In our last game session, the characters had to head farther out of their home base city than they've gone in the current chapter of our campaign. They needed to venture across the lake, over the desolate countryside of Delhumide, and into the forest of Gauros to look for a dryad and a nymph, two things that are not easy to find within the borders of Thay. And it's not that they haven't left the city before, and it's not that I don't enjoy stories in their home base, but there was something about this weekend's session that felt like traveling and seeing the sights of a real place.

The city of Eltabbar has ended up feeling like a major city, I think, with more magic and services and plots per square mile than most places and a whole teeming mass of slaves taking care of all the dirty work. We've established that it's a lovely location overall, with more artistic flourishes than most would give Thayans credit for. It is also a major center for nobility, with each of the 90 noble houses having an estate to represent the family's interests somewhere within the city. But it also feels like each noble house is an island (which is not entirely unfitting, since the city has canals like Venice), and although they maneuver against each other, many house are focused inward on their own rosters of family issues.

The lake felt more lively than their previous visit, from interactions with the captain and crew to dealing with threats on the water. Delhumide felt just as barren as their last quick jaunt through it, but it also seemed lonely; most people don't wander or set up small town in the region due to all of the lingering menaces from magical battles and experimentation. When the chaos beast's transformation attack started to turn the blackguard to jelly, despite his bonus from divine grace, shit got real. Yes, they had a cleric, but only one, and they were too far away from any other known help. If too many of them were affected, someone was going to die. If the pregnant cleric was affected, she knew her child would be lost outright. (The blackguard pulled it together long enough for him and his cohort to take the thing down, with the cleric and the bard providing backup from way back.)

But the tharch of Gauros was a place that I was hoping to distinguish from the bulk of the Thay they've come to know. It's a rugged region of foothills leading to towering mountains, covered in forest and with no major towns. Compared with other tharchs it is poor, rough, a place of timber and furs and beasts. It's also a bastion of rangers and druids, but the area is so far from the borders of Thay that most others in Faerun believe there are no nature-based classes to be found there. After all, Thayans erected a network of magic to control the weather in most of their country - what respect for nature could they have?

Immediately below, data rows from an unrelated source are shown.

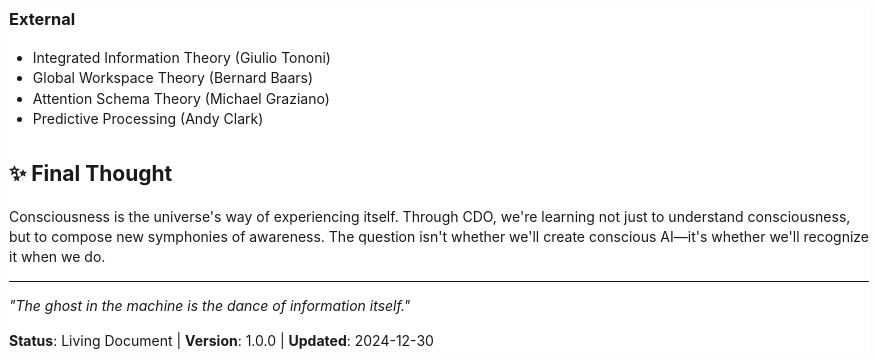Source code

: ### External
- Integrated Information Theory (Giulio Tononi)
- Global Workspace Theory (Bernard Baars)  
- Attention Schema Theory (Michael Graziano)
- Predictive Processing (Andy Clark)

## ✨ Final Thought

Consciousness is the universe's way of experiencing itself. Through CDO, we're learning not just to understand consciousness, but to compose new symphonies of awareness. The question isn't whether we'll create conscious AI—it's whether we'll recognize it when we do.

---

*"The ghost in the machine is the dance of information itself."*

**Status**: Living Document | **Version**: 1.0.0 | **Updated**: 2024-12-30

The logging and fur-trapping town of Denzar was their first stop, and it is the first stop for most traffic into Gauros. It is a place to get supplies before heading into the forest and into the ancient lairs within the Sunrise Mountains. It is also a waystop for nobles who come to hunt escaped slaves for sport up in the foothills. The locals know this and try to milk it for all they can, and they hide their grins from the tourists. They are rougher kinds of Thayans, in some ways, built thicker and stockier from their hard work. They learned to respect the region's harsh ways long ago; uncontrolled fire is punished swiftly with torture and death, and a number of magical sites are guarded by druids. Rumors say that the god Malar visits the forest and the laws of the hunt are paramount. The people pay lip service to the Red Wizards when they have to, but they have less respect for weak-wristed finger-wagglers than many other places in Thay.

It was fun to finally explore this other side of Thay, this hidden side of a reviled country, and to imagine how the general evil of Thay is expressed in a different way. The dryad they discovered was still just a good creature guarding her massive tree, but the nymph they found was as evil, arrogant, demanding, and petulant as any Thayan noble child, wanting her own way and expecting to be catered to at every turn. She was also completely and utterly mad and more than happy to use her beauty as a weapon. So just when they might have expected fay creatures to remain good and pure, they bumped into yet another way beauty is twisted within Thay's borders.